Effect of chemotherapy on PPV-induced immune boosting. Positive rates of IgG boosting in patients receiving PPV without chemotherapy, and those with chemotherapy are presented. The pre- and post-vaccination IgG levels are also presented.
Overall survival (OS)
The median OS of 309 patients was 5.8 months (M) with a 95% confidence interval (CI) of 5.2-6.7 M from the 1st vaccination, while it was 17.6 M with a 95% CI of 16.0-19.5 M from the initial diagnosis (Table I). The median time from the 1st vaccination of the 81 patients who failed to complete the 1st cycle of PPV due to rapid disease progression was much shorter than that of the remaining 228 patients who completed the 1st cycle (2.1 M, 95% CI: 1.8-2.7 vs. 8.4 M, 95% CI: 8.4-9.9; P<0.01), although that from the 1st diagnosis was not different between the 81 patients who failed to complete the 1st cycle and the remaining 228 patients (11 vs. 11 M) (Table I).
The 309 patients were also divided into those with non-advanced (stages I-III) and those with advanced (stage IV or recurrence) stage disease to better understand the role of prophylactic or therapeutic PPV for pancreatic cancer, respectively. The median OS of the 8 patients with stages I to III disease from the 1st vaccination or from the initial diagnosis was 62.6 M (95% CI: 11.2-not reached) (Fig. 2A) or 72.3 M, (95% CI: 16.1-not reached) (data not shown), respectively. All 8 of these patients were over 60 years old (range: 61 to 83 years). Six and two patients were histologically diagnosed as having adenocarcinoma and IDMC, respectively. Seven patients and one patient received RO or R1 surgery, respectively. Recurrence was observed in 4 patients, and progression free survival and OS from the 1st vaccination were 42 and 63 M in the stage I adenocarcinoma case, 38 and >39 M in the stage III IDMC case, 6 and 53 M in the stage III adenocarcinoma case, and 6 and 11 M in the stage III adenocarcinoma case, respectively. The remaining 4 patients with PPV alone were free from recurrence.

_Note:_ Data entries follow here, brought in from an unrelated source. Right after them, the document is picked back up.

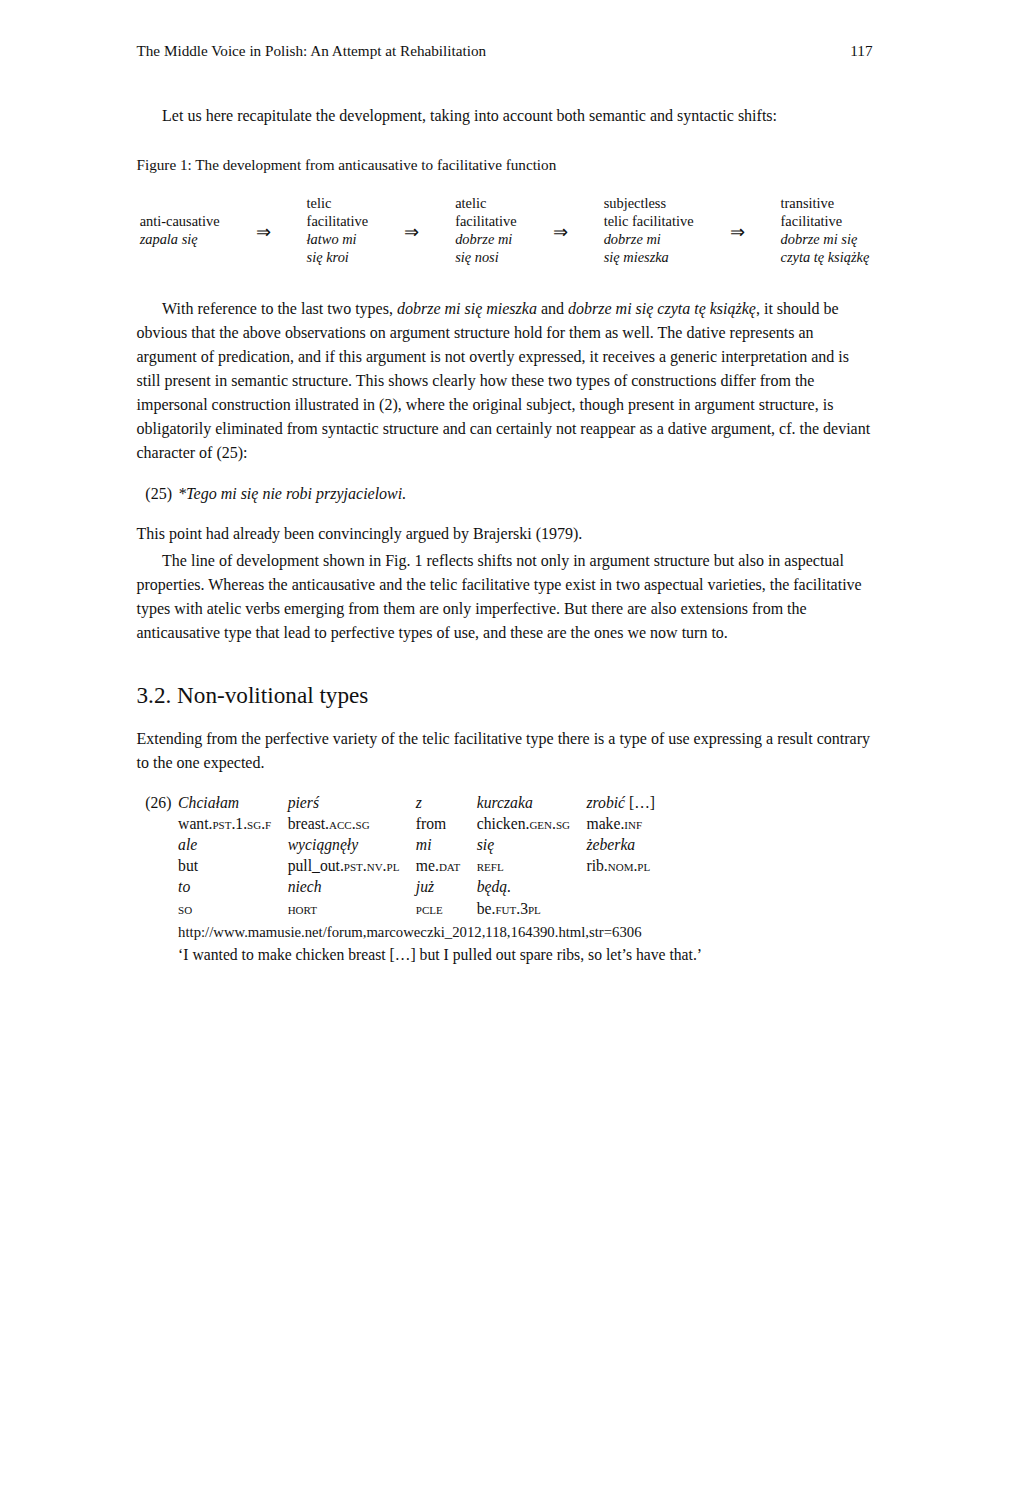The Middle Voice in Polish: An Attempt at Rehabilitation 117
Let us here recapitulate the development, taking into account both semantic and syntactic shifts:
Figure 1: The development from anticausative to facilitative function
anti-causative zapala się
⇒
telic facilitative łatwo mi się kroi
⇒
atelic facilitative dobrze mi się nosi
⇒
subjectless telic facilitative dobrze mi się mieszka
⇒
transitive facilitative dobrze mi się czyta tę książkę
With reference to the last two types, dobrze mi się mieszka and dobrze mi się czyta tę książkę, it should be obvious that the above observations on argument structure hold for them as well. The dative represents an argument of predication, and if this argument is not overtly expressed, it receives a generic interpretation and is still present in semantic structure. This shows clearly how these two types of constructions differ from the impersonal construction illustrated in (2), where the original subject, though present in argument structure, is obligatorily eliminated from syntactic structure and can certainly not reappear as a dative argument, cf. the deviant character of (25):
(25) *Tego mi się nie robi przyjacielowi.
This point had already been convincingly argued by Brajerski (1979).
The line of development shown in Fig. 1 reflects shifts not only in argument structure but also in aspectual properties. Whereas the anticausative and the telic facilitative type exist in two aspectual varieties, the facilitative types with atelic verbs emerging from them are only imperfective. But there are also extensions from the anticausative type that lead to perfective types of use, and these are the ones we now turn to.
3.2. Non-volitional types
Extending from the perfective variety of the telic facilitative type there is a type of use expressing a result contrary to the one expected.
(26)
| Chciałam | pierś | z | kurczaka | zrobić […] |
| want. pst.1.sg.f | breast. acc.sg | from | chicken. gen.sg | make. inf |
| ale | wyciągnęły | mi | się | żeberka |
| but | pull_out. pst.nv.pl | me. dat | refl | rib. nom.pl |
| to | niech | już | będą. | |
| so | hort | pcle | be. fut.3pl | |
http://www.mamusie.net/forum,marcoweczki_2012,118,164390.html,str=6306 ‘I wanted to make chicken breast […] but I pulled out spare ribs, so let’s have that.’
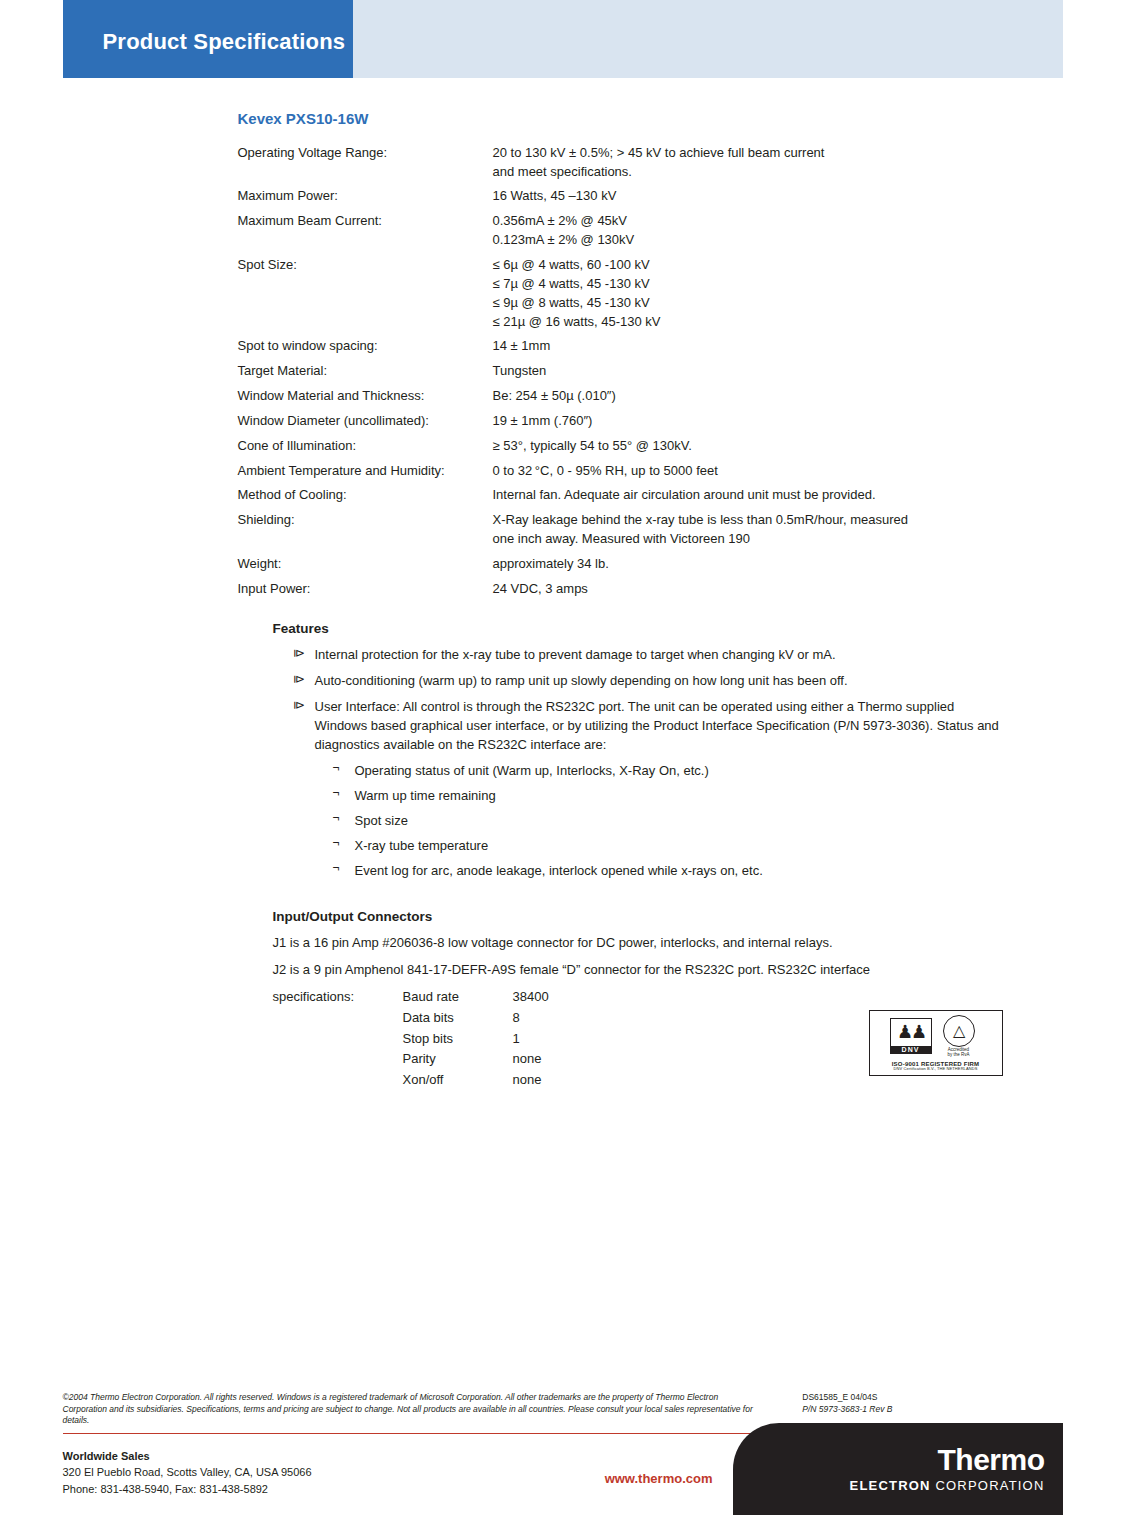Product Specifications
Kevex PXS10-16W
| Operating Voltage Range: | 20 to 130 kV ± 0.5%; > 45 kV to achieve full beam current and meet specifications. |
| Maximum Power: | 16 Watts, 45 –130 kV |
| Maximum Beam Current: | 0.356mA ± 2% @ 45kV 0.123mA ± 2% @ 130kV |
| Spot Size: | ≤ 6µ @ 4 watts, 60 -100 kV ≤ 7µ @ 4 watts, 45 -130 kV ≤ 9µ @ 8 watts, 45 -130 kV ≤ 21µ @ 16 watts, 45-130 kV |
| Spot to window spacing: | 14 ± 1mm |
| Target Material: | Tungsten |
| Window Material and Thickness: | Be: 254 ± 50µ (.010″) |
| Window Diameter (uncollimated): | 19 ± 1mm (.760″) |
| Cone of Illumination: | ≥ 53°, typically 54 to 55° @ 130kV. |
| Ambient Temperature and Humidity: | 0 to 32 °C, 0 - 95% RH, up to 5000 feet |
| Method of Cooling: | Internal fan. Adequate air circulation around unit must be provided. |
| Shielding: | X-Ray leakage behind the x-ray tube is less than 0.5mR/hour, measured one inch away. Measured with Victoreen 190 |
| Weight: | approximately 34 lb. |
| Input Power: | 24 VDC, 3 amps |
Features
Internal protection for the x-ray tube to prevent damage to target when changing kV or mA.
Auto-conditioning (warm up) to ramp unit up slowly depending on how long unit has been off.
User Interface: All control is through the RS232C port. The unit can be operated using either a Thermo supplied Windows based graphical user interface, or by utilizing the Product Interface Specification (P/N 5973-3036). Status and diagnostics available on the RS232C interface are:
Operating status of unit (Warm up, Interlocks, X-Ray On, etc.)
Warm up time remaining
Spot size
X-ray tube temperature
Event log for arc, anode leakage, interlock opened while x-rays on, etc.
Input/Output Connectors
J1 is a 16 pin Amp #206036-8 low voltage connector for DC power, interlocks, and internal relays.
J2 is a 9 pin Amphenol 841-17-DEFR-A9S female “D” connector for the RS232C port. RS232C interface
| specifications: | Baud rate | 38400 |
| | Data bits | 8 |
| | Stop bits | 1 |
| | Parity | none |
| | Xon/off | none |
♟♟
DNV
△
Accredited
by the RvA
ISO-9001 REGISTERED FIRM
DNV Certification B.V., THE NETHERLANDS
DS61585_E 04/04S
P/N 5973-3683-1 Rev B
©2004 Thermo Electron Corporation. All rights reserved. Windows is a registered trademark of Microsoft Corporation. All other trademarks are the property of Thermo Electron Corporation and its subsidiaries. Specifications, terms and pricing are subject to change. Not all products are available in all countries. Please consult your local sales representative for details.
Worldwide Sales
320 El Pueblo Road, Scotts Valley, CA, USA 95066
Phone: 831-438-5940, Fax: 831-438-5892
www.thermo.com
Thermo
ELECTRON CORPORATION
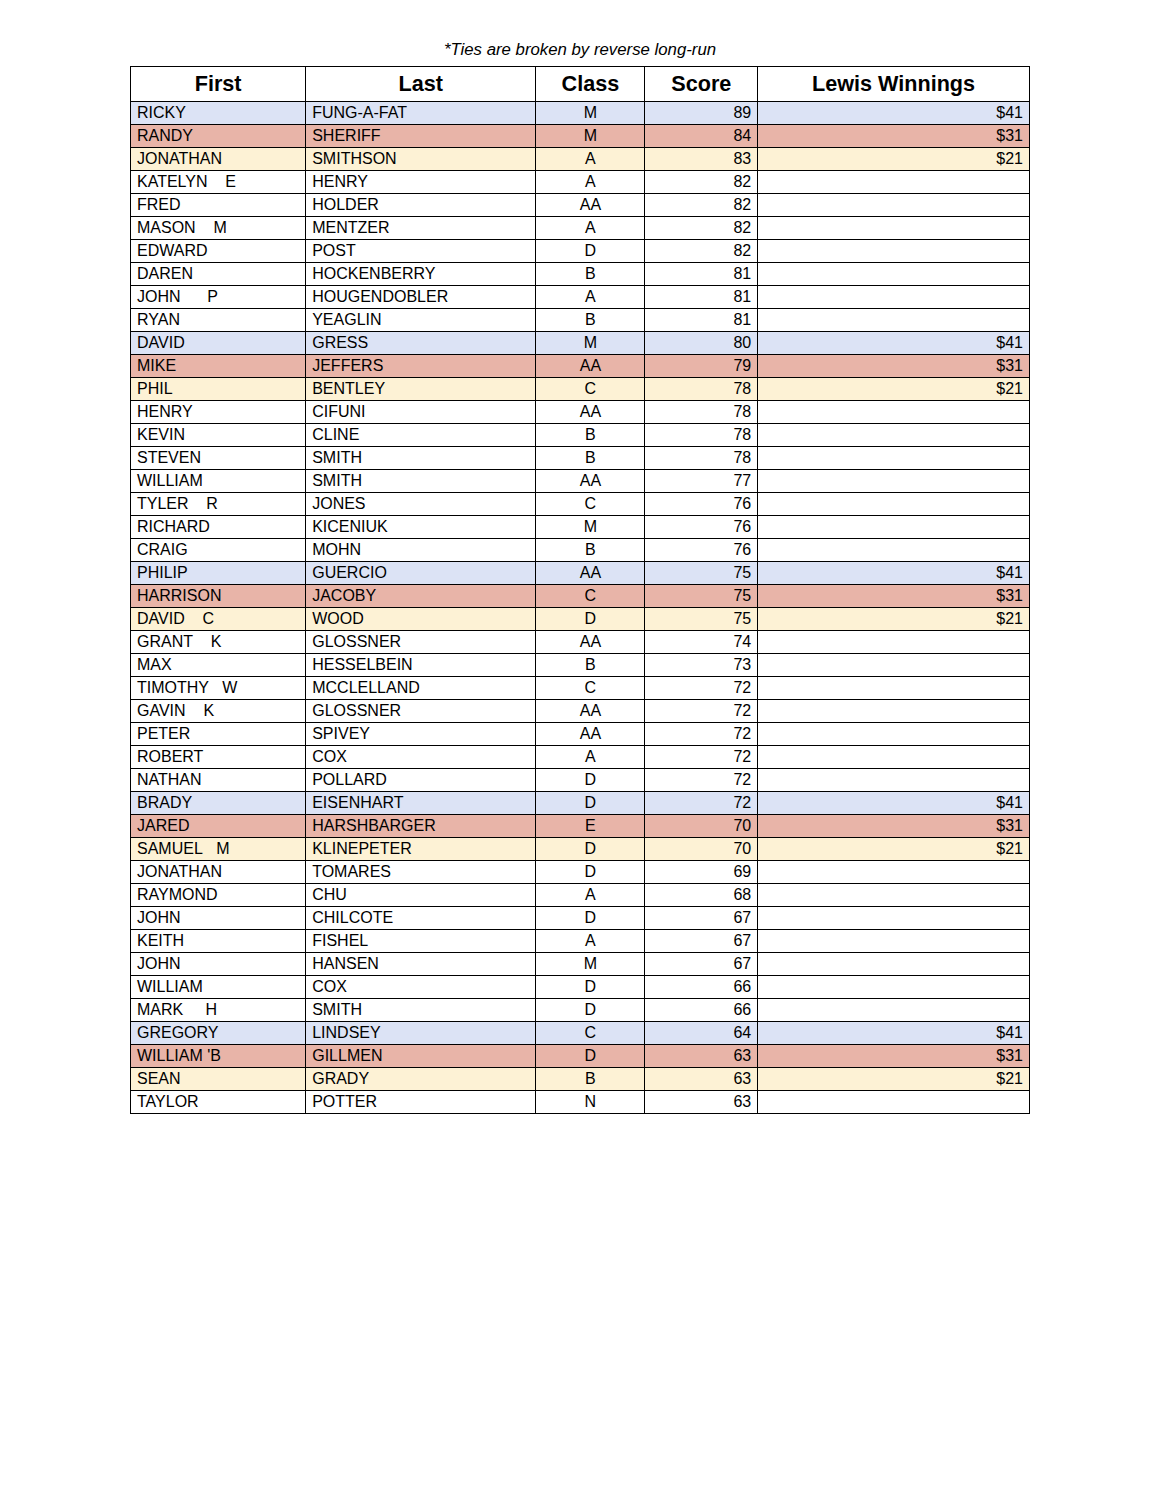*Ties are broken by reverse long-run
| First | Last | Class | Score | Lewis Winnings |
| --- | --- | --- | --- | --- |
| RICKY | FUNG-A-FAT | M | 89 | $41 |
| RANDY | SHERIFF | M | 84 | $31 |
| JONATHAN | SMITHSON | A | 83 | $21 |
| KATELYN E | HENRY | A | 82 | |
| FRED | HOLDER | AA | 82 | |
| MASON M | MENTZER | A | 82 | |
| EDWARD | POST | D | 82 | |
| DAREN | HOCKENBERRY | B | 81 | |
| JOHN P | HOUGENDOBLER | A | 81 | |
| RYAN | YEAGLIN | B | 81 | |
| DAVID | GRESS | M | 80 | $41 |
| MIKE | JEFFERS | AA | 79 | $31 |
| PHIL | BENTLEY | C | 78 | $21 |
| HENRY | CIFUNI | AA | 78 | |
| KEVIN | CLINE | B | 78 | |
| STEVEN | SMITH | B | 78 | |
| WILLIAM | SMITH | AA | 77 | |
| TYLER R | JONES | C | 76 | |
| RICHARD | KICENIUK | M | 76 | |
| CRAIG | MOHN | B | 76 | |
| PHILIP | GUERCIO | AA | 75 | $41 |
| HARRISON | JACOBY | C | 75 | $31 |
| DAVID C | WOOD | D | 75 | $21 |
| GRANT K | GLOSSNER | AA | 74 | |
| MAX | HESSELBEIN | B | 73 | |
| TIMOTHY W | MCCLELLAND | C | 72 | |
| GAVIN K | GLOSSNER | AA | 72 | |
| PETER | SPIVEY | AA | 72 | |
| ROBERT | COX | A | 72 | |
| NATHAN | POLLARD | D | 72 | |
| BRADY | EISENHART | D | 72 | $41 |
| JARED | HARSHBARGER | E | 70 | $31 |
| SAMUEL M | KLINEPETER | D | 70 | $21 |
| JONATHAN | TOMARES | D | 69 | |
| RAYMOND | CHU | A | 68 | |
| JOHN | CHILCOTE | D | 67 | |
| KEITH | FISHEL | A | 67 | |
| JOHN | HANSEN | M | 67 | |
| WILLIAM | COX | D | 66 | |
| MARK H | SMITH | D | 66 | |
| GREGORY | LINDSEY | C | 64 | $41 |
| WILLIAM 'B | GILLMEN | D | 63 | $31 |
| SEAN | GRADY | B | 63 | $21 |
| TAYLOR | POTTER | N | 63 | |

OS of the patients with PPV. (A) The median OS of 8 (stages I to III) or 301 patients (stage IV or recurrence) from the 1st vaccination. (B) The median OS of the 301 patients with advanced cancer with 0, 1, 2, 3, or 4 different types of chemotherapy regimens prior to the vaccination. (C) The median OS of patients with PPV with (n=249) or without (52) combined chemotherapy. OS, overall survival; PPV, personalized peptide vaccination; CI, confidence interval; HR, hazard ratio; M, month.
The median OS of the 301 patients with advanced-stage disease (stage IV or recurrence) was 5.6 M (95% CI: 5.6-6.4) (Fig. 2A) from the 1st vaccination. Among them, no significant difference in the median OS was seen between the stage IV (n=258) and recurrent cases (n=43) (5.6 M, 95% CI: 5.0-6.3 vs. 7.2 M, 95% CI: 4.0-9.8; P=0.33) (data not shown). No significant difference in the median OS was found among the different types of HLA-class I (180A24+ patients: 5.7 M, 95% CI: 5.0-6.7 M; 130A2+ patients: 5.8 M, 95% CI: 5.1-7.7; 161A3 supertypes+ patients: 5.8 M, 95% CI: 4.8-6.7; 43 A26+ patients: 4.8 M, 95% CI: 3.9-10.0) (data not shown). In contrast, the median OS in the patients under PTR1 (n=180, 5.3 M, 95% CI: 4.6-6.1 M) was shorter than that of the patients under PRT2 (n=109, 7.7 M, 95% CI: 5.6-10.0) or PRT3 (n=20, 6.5 M, 95% CI: 3.7-12.1) (P<0.001), primarily since the vast majority of the patients under PRT1 failed to respond to all the available standard chemotherapies prior to entry into the PPV study (data not shown).
Effect of chemotherapy on OS
We investigated the effect of pre-vaccination chemotherapy status on OS. The median OS values of the 301 patients with advanced cancer were inversely correlated with the number of chemotherapy regimens conducted prior to the vaccination (Fig. 2B). The median OS values of the patients with 0 (n=20), 1(136), 2(108), 3(29), or 4(8) courses of chemotherapy prior to the vaccination were 9.4 M (95% CI: 4.9-33.1), 5.9 M (95% CI: 4.9-8.5), 5.6 M (95% CI: 4.6-6.5), 4.7 M (95% CI: 3.3-8.5), and 1.9 M (0.6-2.8), respectively (P<0.001).
We then investigated the effect of combination chemotherapies on the OS of the 301 patients with advanced cancer. The median OS values of patients who refused (n=19) or could not tolerate (n=33) combination chemotherapy were 5.4 M (95% CI: 1.9-9.6) and 2.9 M (95% CI: 1.8-3.4) (P=0.03), respectively. Those for the patients receiving the various chemotherapies were as follows: GEM (n=59) (6.1 M, 95% CI: 4.6-7.3), S-1 (n=65) (4.9 M, 95% CI: 4.0-7.8), GEM and TS-1 (n=40) (5.4 M, 95% CI: 4.6-9.4), GEM and nab-paclitaxel (n=14) (17.3 M, 95% CI: 3.4-24.1), and other chemotherapy regimens, including 6 cases of FORIFIRI (n=71) (7.9 M, 95% CI: 5.8-11.5) (data not shown). The median OS of the patients who received PPV alone for at least the 1st to 2nd cycles of PPV either because they refused the treatment of their own will or because they could not tolerate chemotherapy (n=52) (3.1 M, 95% CI: 2.0-4.1 M) was significantly shorter than that of the patients who received PPV in combination with chemotherapy (n=249) (6.2 M, 95% CI: 5.5-7.4 M) (P=0.01) (Fig. 2C). PPV combined with chemotherapy might be more appropriate for patients who had previously undergone a smaller number of chemotherapy regimens.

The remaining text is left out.